Mikisew Cree First Nation
Members of Mikisew Cree First Nation. Image Credit: JFK Law

In 2013, Mikisew Cree First Nation, under Chief Steve Courtoreille, filed a judicial review application on the basis that Canada did not consult the Mikisew Cree First Nation on the changes, which had potential to impact their Treaty rights. Canada has an established duty to consult and accommodate when Aboriginal rights and Treaties are affected.

The Supreme Court’s decision was driven by the structure of Canada’s legal apparatus, which separates the powers of the executive, the legislature, and the courts; a key part of the ruling was that judicial review has no power over an act of the legislature. However, while Justices Abella and Martin agreed with the dismissal of Mikisew Cree First Nation’s appeal on these grounds, the two gave great weight to the duty to consult.
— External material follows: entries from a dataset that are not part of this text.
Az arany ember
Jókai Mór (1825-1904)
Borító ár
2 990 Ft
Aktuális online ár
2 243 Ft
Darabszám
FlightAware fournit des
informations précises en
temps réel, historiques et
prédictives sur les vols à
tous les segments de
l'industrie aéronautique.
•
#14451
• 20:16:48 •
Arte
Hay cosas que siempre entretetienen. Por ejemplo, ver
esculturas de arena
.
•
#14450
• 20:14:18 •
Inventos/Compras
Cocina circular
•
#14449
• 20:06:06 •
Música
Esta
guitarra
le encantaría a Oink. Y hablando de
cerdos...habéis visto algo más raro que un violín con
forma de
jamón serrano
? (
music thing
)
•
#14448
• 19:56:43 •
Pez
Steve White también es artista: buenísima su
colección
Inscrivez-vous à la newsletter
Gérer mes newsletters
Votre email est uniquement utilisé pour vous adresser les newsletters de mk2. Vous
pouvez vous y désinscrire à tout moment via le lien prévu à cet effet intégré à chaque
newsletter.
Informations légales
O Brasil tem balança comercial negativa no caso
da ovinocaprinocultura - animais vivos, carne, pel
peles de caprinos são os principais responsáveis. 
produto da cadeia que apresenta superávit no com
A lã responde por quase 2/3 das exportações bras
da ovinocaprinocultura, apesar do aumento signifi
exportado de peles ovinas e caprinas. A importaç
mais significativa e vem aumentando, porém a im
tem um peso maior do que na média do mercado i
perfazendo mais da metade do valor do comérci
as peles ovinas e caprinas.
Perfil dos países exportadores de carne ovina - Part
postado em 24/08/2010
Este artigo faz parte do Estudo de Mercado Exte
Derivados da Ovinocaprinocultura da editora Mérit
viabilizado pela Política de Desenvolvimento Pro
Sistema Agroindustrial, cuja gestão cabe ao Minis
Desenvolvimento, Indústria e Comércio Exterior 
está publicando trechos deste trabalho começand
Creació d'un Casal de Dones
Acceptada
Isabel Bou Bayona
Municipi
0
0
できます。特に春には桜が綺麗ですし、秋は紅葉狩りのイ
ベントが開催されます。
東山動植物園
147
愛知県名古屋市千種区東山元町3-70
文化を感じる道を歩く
“This obligation of honour gives rise to a duty to consult that applies to all contemplated government conduct with the potential to adversely impact asserted or established Aboriginal and treaty rights, including legislative action,” write Abella and Martin in the decision. “The right of Aboriginal groups to be consulted on decisions that may adversely affect their interests is not merely political, but a legal right with constitutional force.”

“This decision is regrettable and a missed opportunity to rightfully engage with First Nations as partners in the legislative process,” said Regional Chief Hart. “I commend the efforts of the Mikisew Cree First Nation in taking a stand for all First Nations and for First Nations Treaty rights.”